Dataset entries:
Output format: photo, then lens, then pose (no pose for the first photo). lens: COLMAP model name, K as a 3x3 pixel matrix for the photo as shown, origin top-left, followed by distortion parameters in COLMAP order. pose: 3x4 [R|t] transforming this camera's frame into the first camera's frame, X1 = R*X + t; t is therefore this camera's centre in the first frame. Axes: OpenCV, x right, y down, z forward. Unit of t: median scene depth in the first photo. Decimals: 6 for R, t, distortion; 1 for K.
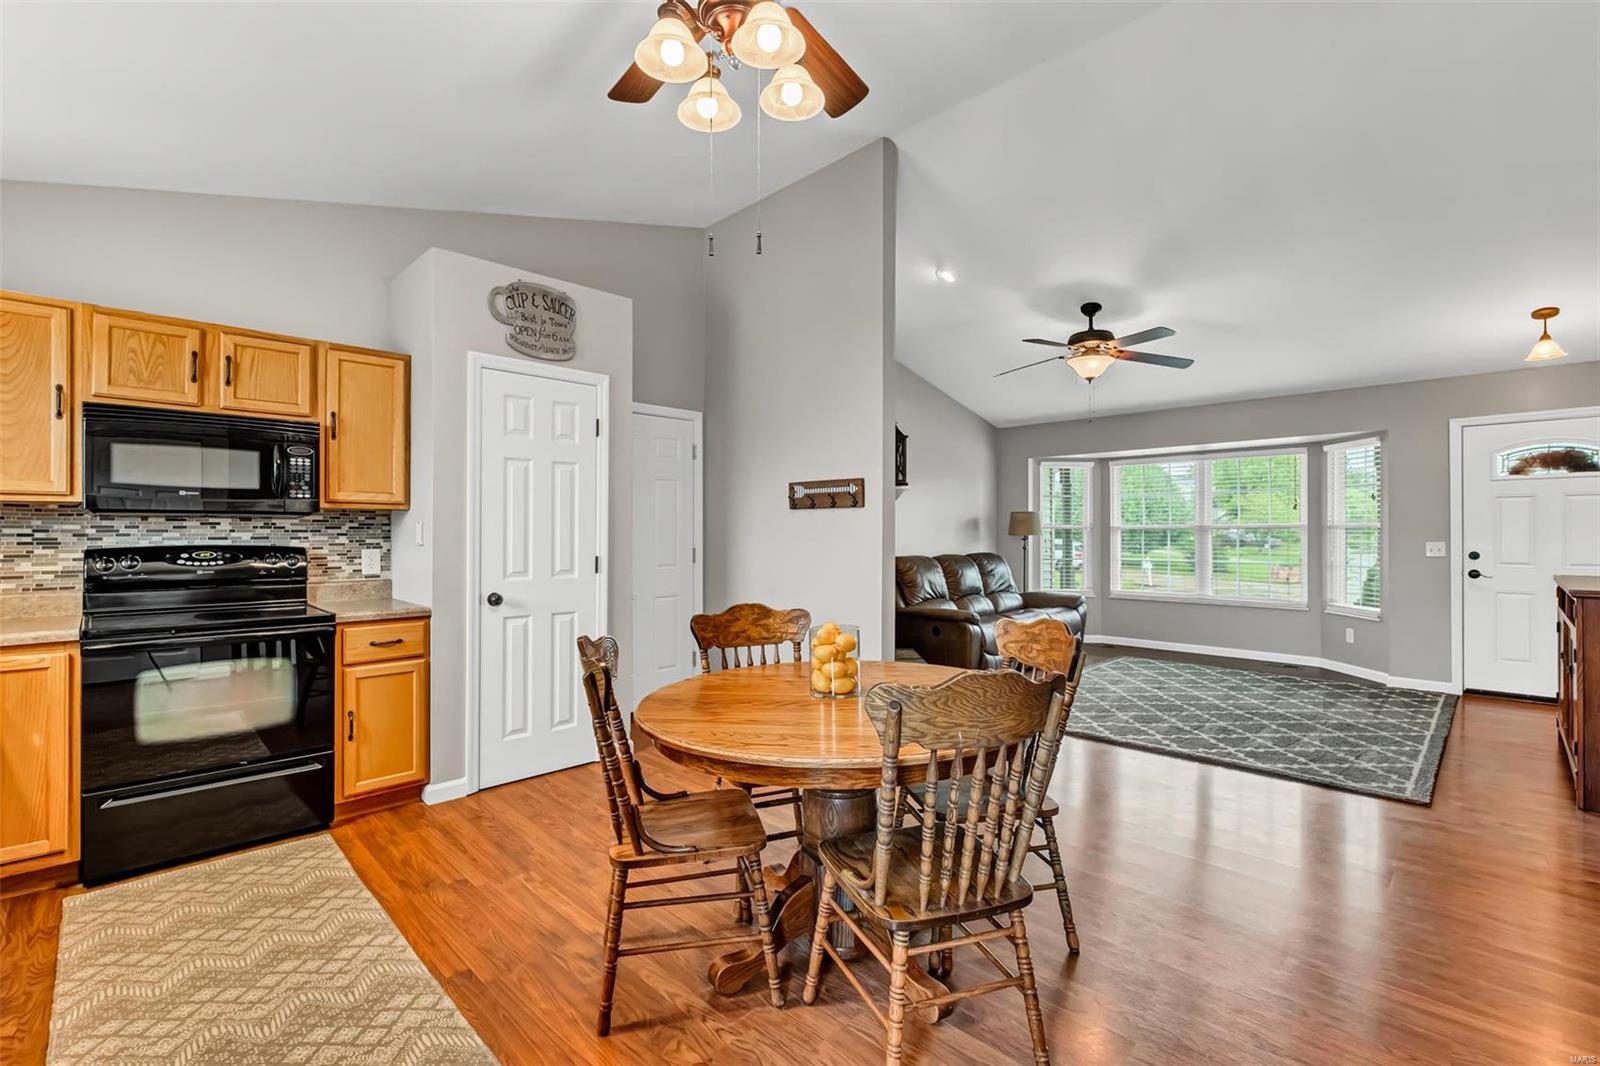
lens RADIAL K [[713.6, 0, 801.5], [0, 713.6, 528.8], [0, 0, 1]] dist [-0.000207, -0.000554]
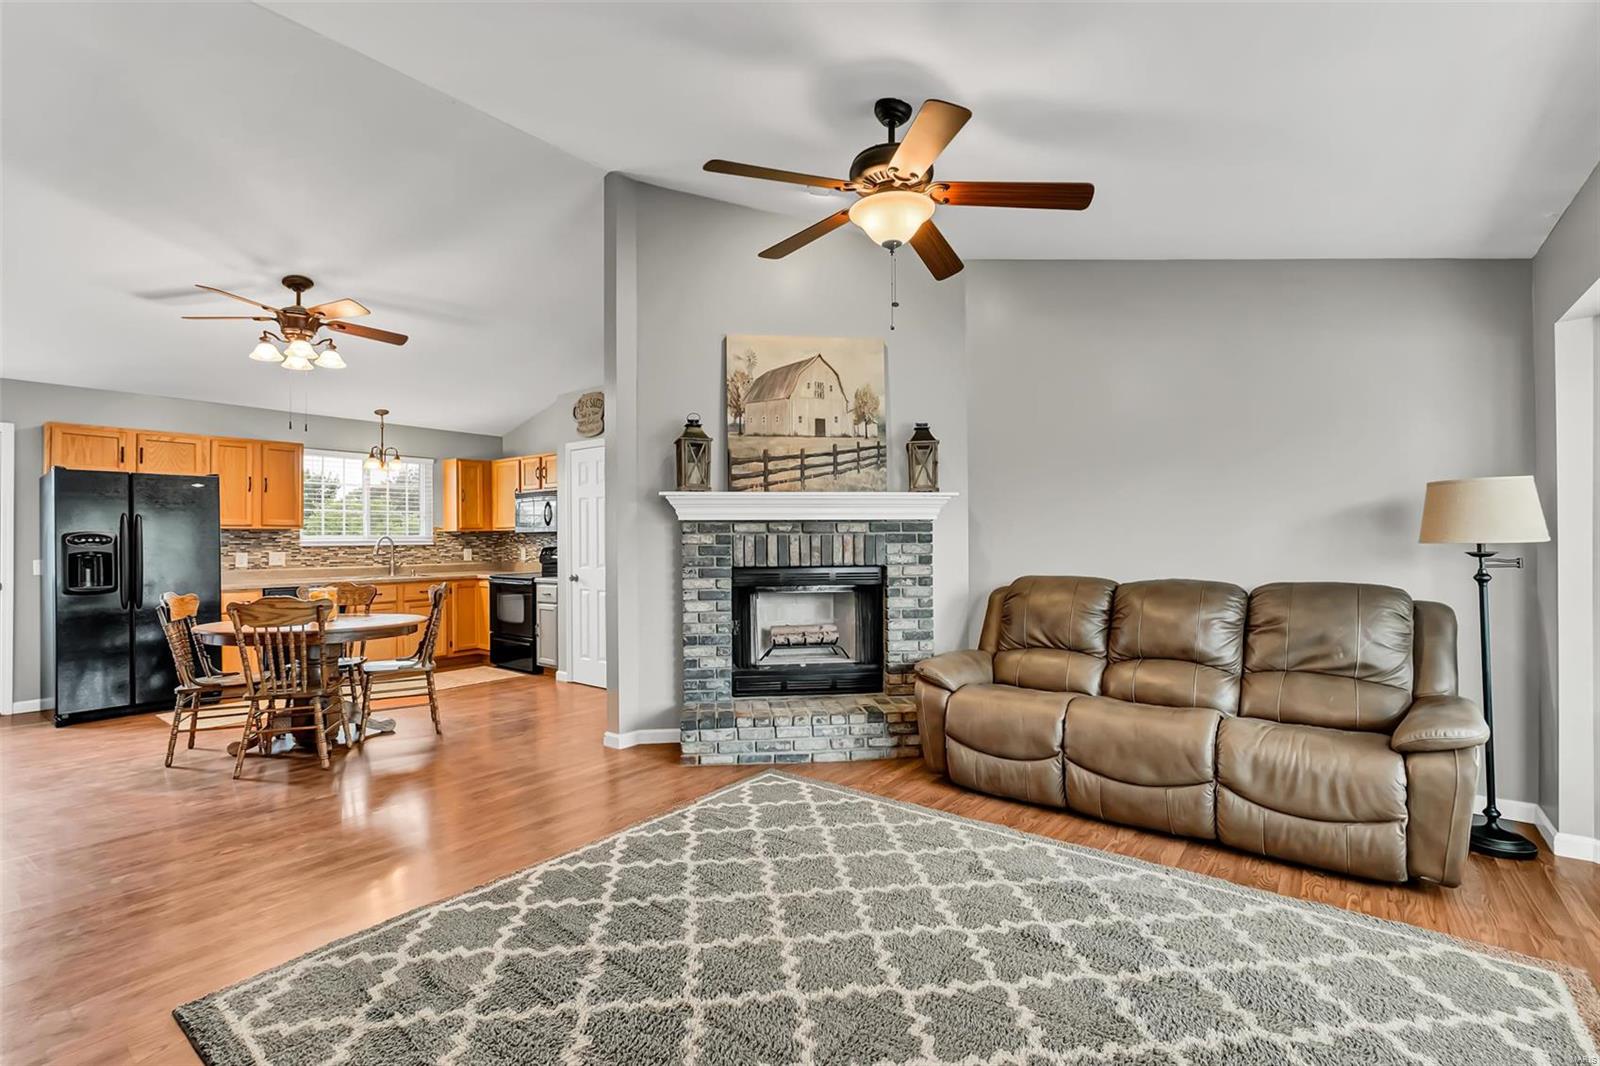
lens RADIAL K [[713.6, 0, 799.3], [0, 713.6, 535.8], [0, 0, 1]] dist [-0.000207, -0.000554]
pose [[0.120630, -0.004171, -0.992689, 1.284579], [0.011026, 0.999935, -0.002861, 0.002123], [0.992636, -0.010600, 0.120668, 1.216613]]
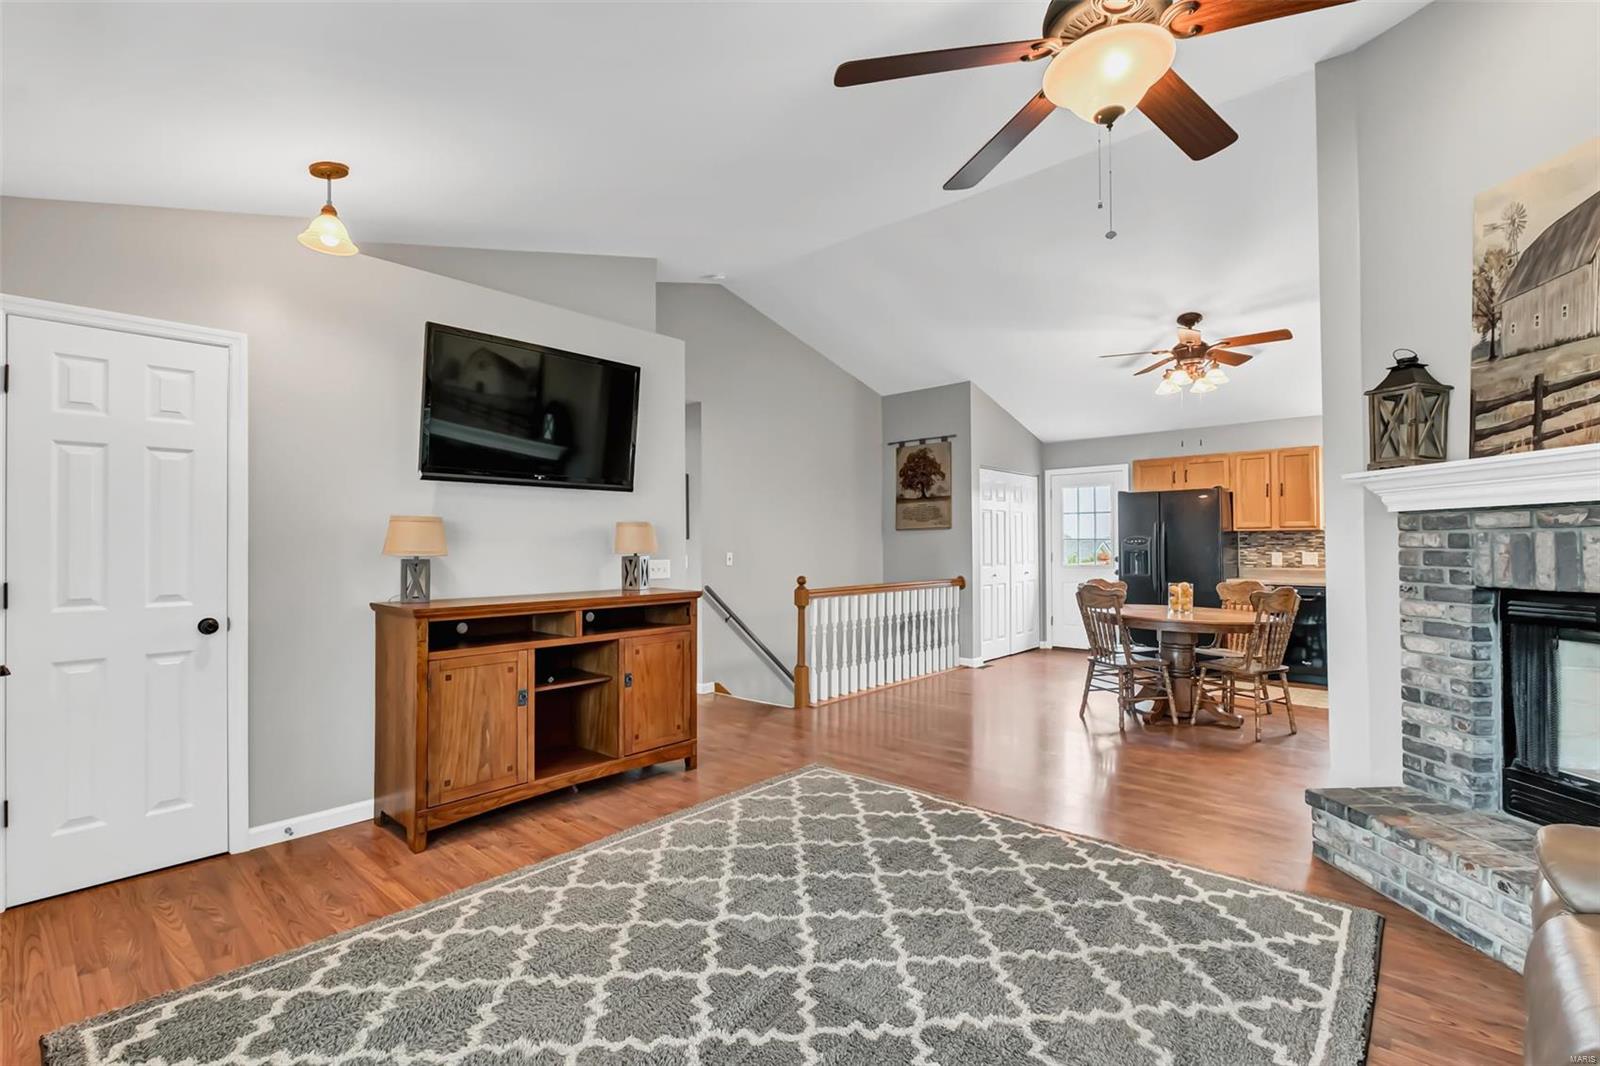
lens RADIAL K [[713.6, 0, 788.4], [0, 713.6, 531.8], [0, 0, 1]] dist [-0.000207, -0.000554]
pose [[-0.999088, 0.003379, -0.042559, 0.821440], [0.004443, 0.999680, -0.024910, 0.009513], [0.042461, -0.025076, -0.998783, 1.893473]]
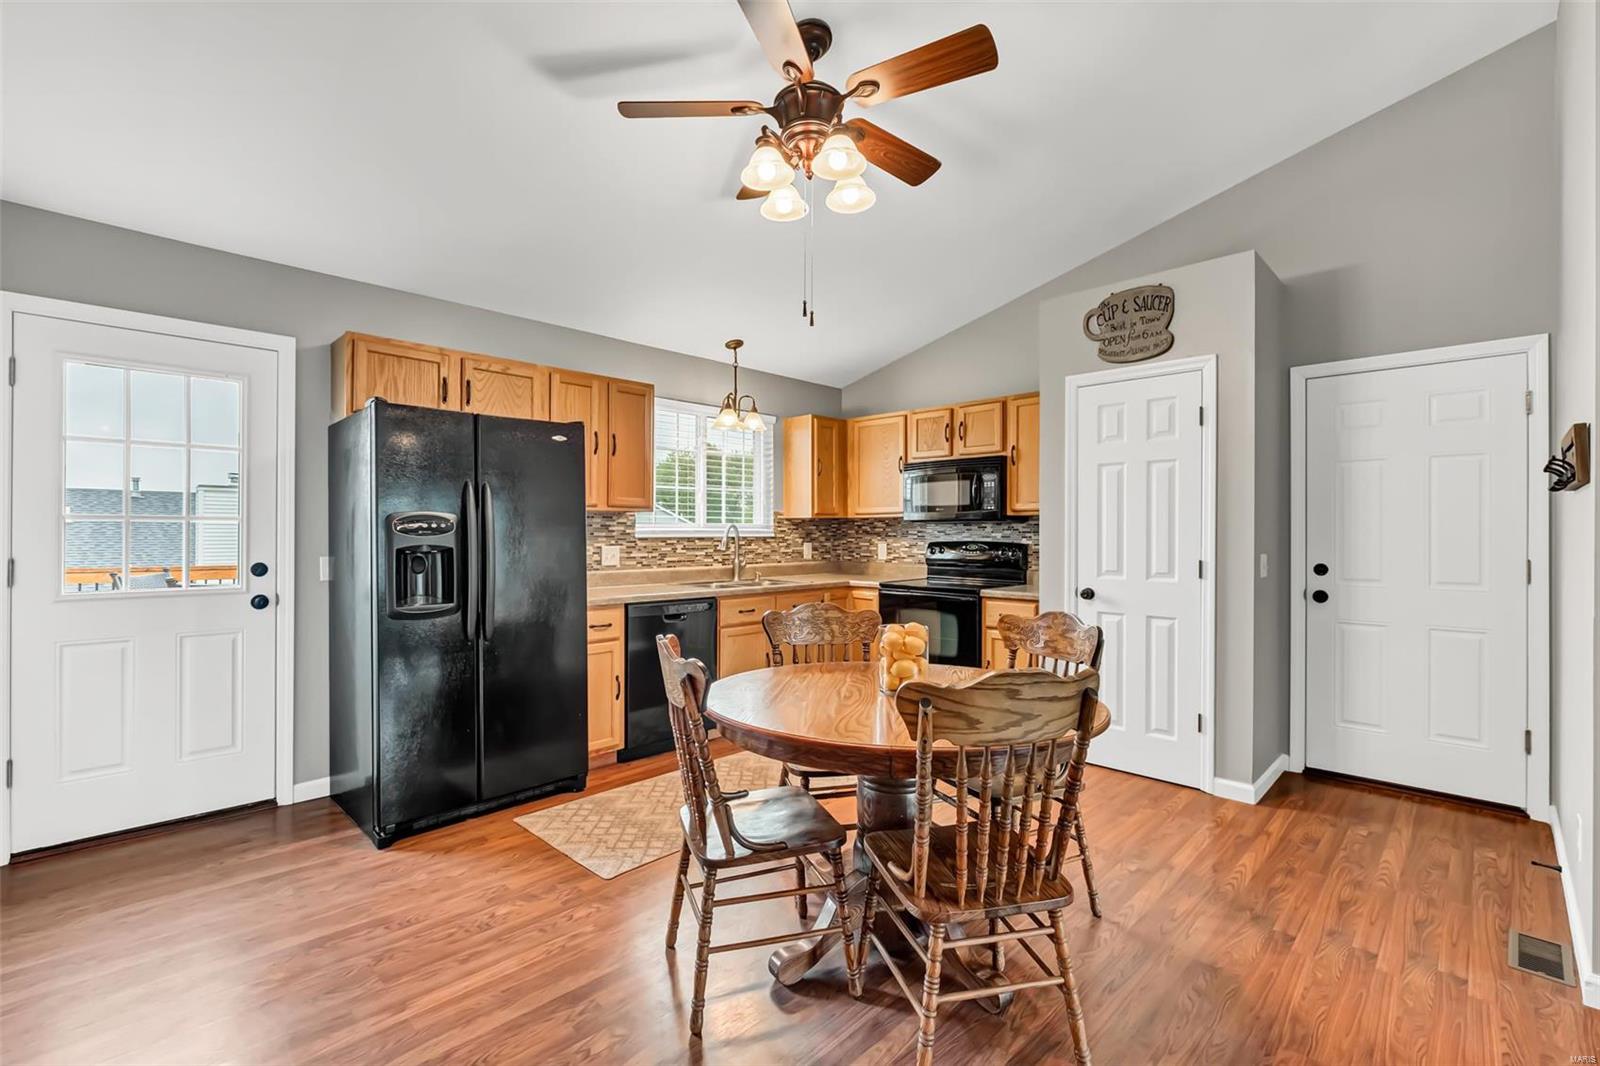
lens RADIAL K [[713.6, 0, 799.4], [0, 713.6, 537.1], [0, 0, 1]] dist [-0.000207, -0.000554]
pose [[0.006001, 0.007054, -0.999957, 0.613289], [0.004179, 0.999966, 0.007079, 0.000921], [0.999973, -0.004221, 0.005971, 0.494597]]
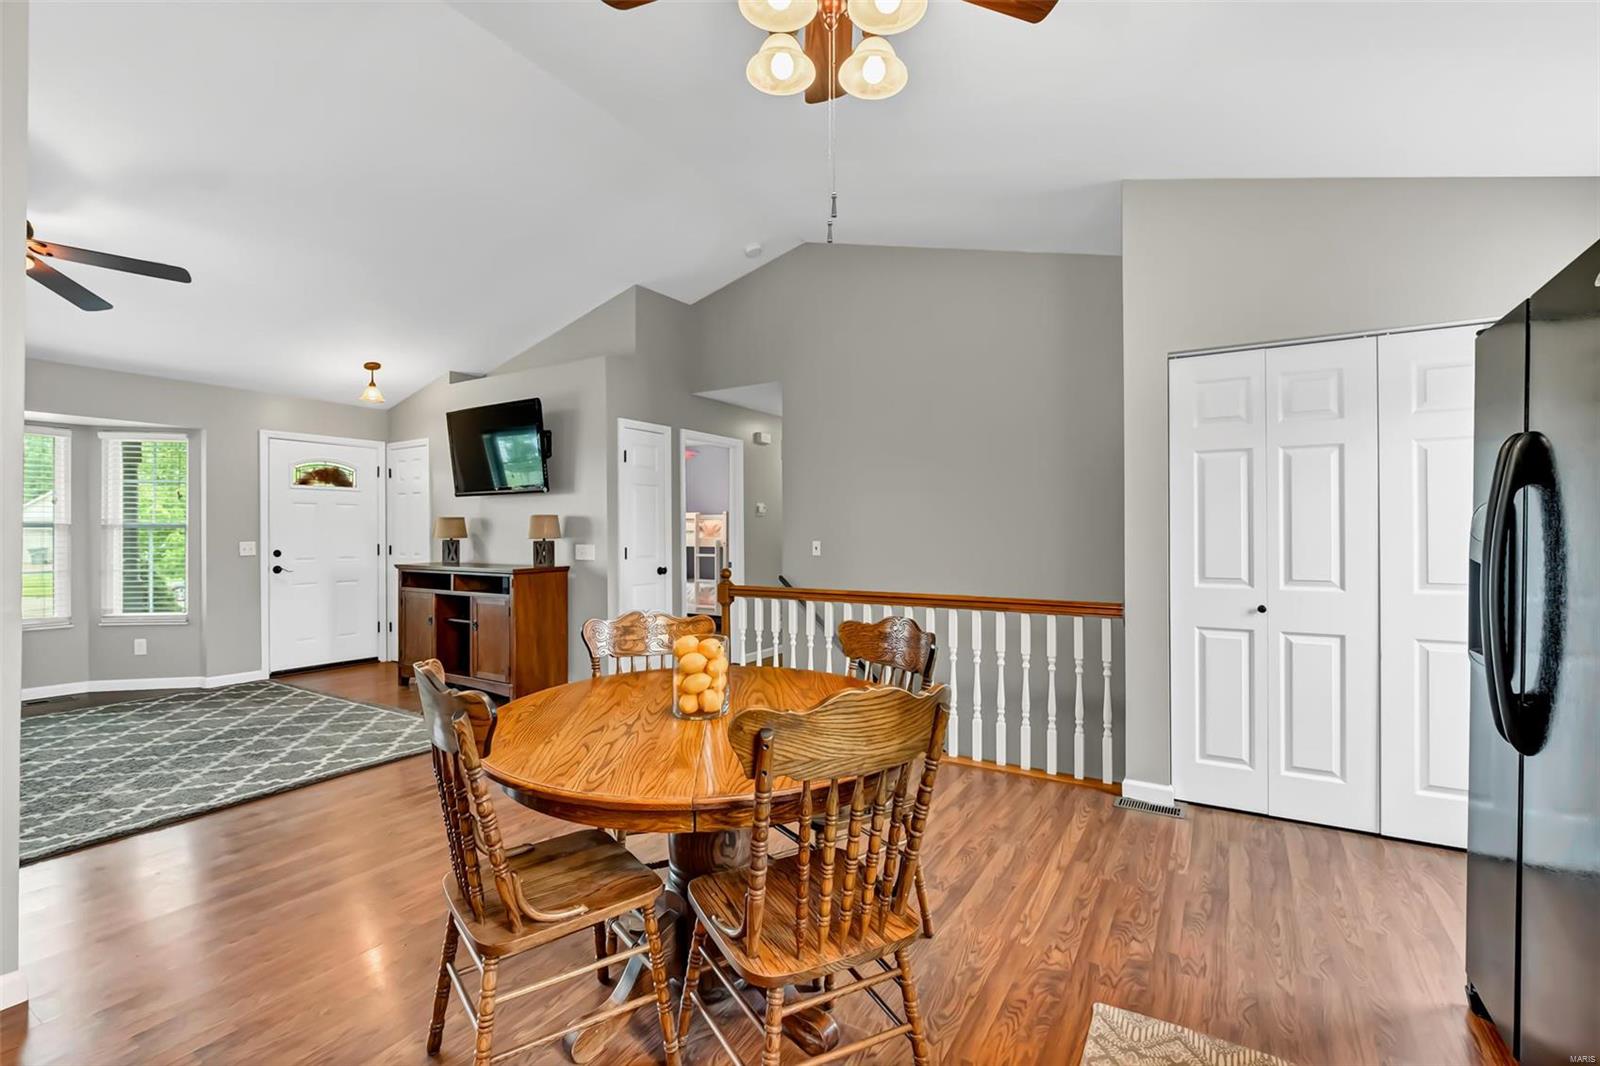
lens RADIAL K [[713.6, 0, 821.5], [0, 713.6, 528.2], [0, 0, 1]] dist [-0.000207, -0.000554]
pose [[-0.228390, 0.008456, 0.973533, -0.505339], [-0.007097, 0.999921, -0.010350, 0.003715], [-0.973544, -0.009273, -0.228312, 0.596880]]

Action item:
Transcribe every line of the data above verbatim, omitting the pictures from your reply.

Task solution:
Output format: photo, then lens, then pose (no pose for the first photo). lens: COLMAP model name, K as a 3x3 pixel matrix for the photo as shown, origin top-left, followed by distortion parameters in COLMAP order. pose: 3x4 [R|t] transforming this camera's frame into the first camera's frame, X1 = R*X + t; t is therefore this camera's centre in the first frame. Axes: OpenCV, x right, y down, z forward. Unit of t: median scene depth in the first photo. Decimals: 6 for R, t, distortion; 1 for K.
lens RADIAL K [[713.6, 0, 801.5], [0, 713.6, 528.8], [0, 0, 1]] dist [-0.000207, -0.000554]
lens RADIAL K [[713.6, 0, 799.3], [0, 713.6, 535.8], [0, 0, 1]] dist [-0.000207, -0.000554]
pose [[0.120630, -0.004171, -0.992689, 1.284579], [0.011026, 0.999935, -0.002861, 0.002123], [0.992636, -0.010600, 0.120668, 1.216613]]
lens RADIAL K [[713.6, 0, 788.4], [0, 713.6, 531.8], [0, 0, 1]] dist [-0.000207, -0.000554]
pose [[-0.999088, 0.003379, -0.042559, 0.821440], [0.004443, 0.999680, -0.024910, 0.009513], [0.042461, -0.025076, -0.998783, 1.893473]]
lens RADIAL K [[713.6, 0, 799.4], [0, 713.6, 537.1], [0, 0, 1]] dist [-0.000207, -0.000554]
pose [[0.006001, 0.007054, -0.999957, 0.613289], [0.004179, 0.999966, 0.007079, 0.000921], [0.999973, -0.004221, 0.005971, 0.494597]]
lens RADIAL K [[713.6, 0, 821.5], [0, 713.6, 528.2], [0, 0, 1]] dist [-0.000207, -0.000554]
pose [[-0.228390, 0.008456, 0.973533, -0.505339], [-0.007097, 0.999921, -0.010350, 0.003715], [-0.973544, -0.009273, -0.228312, 0.596880]]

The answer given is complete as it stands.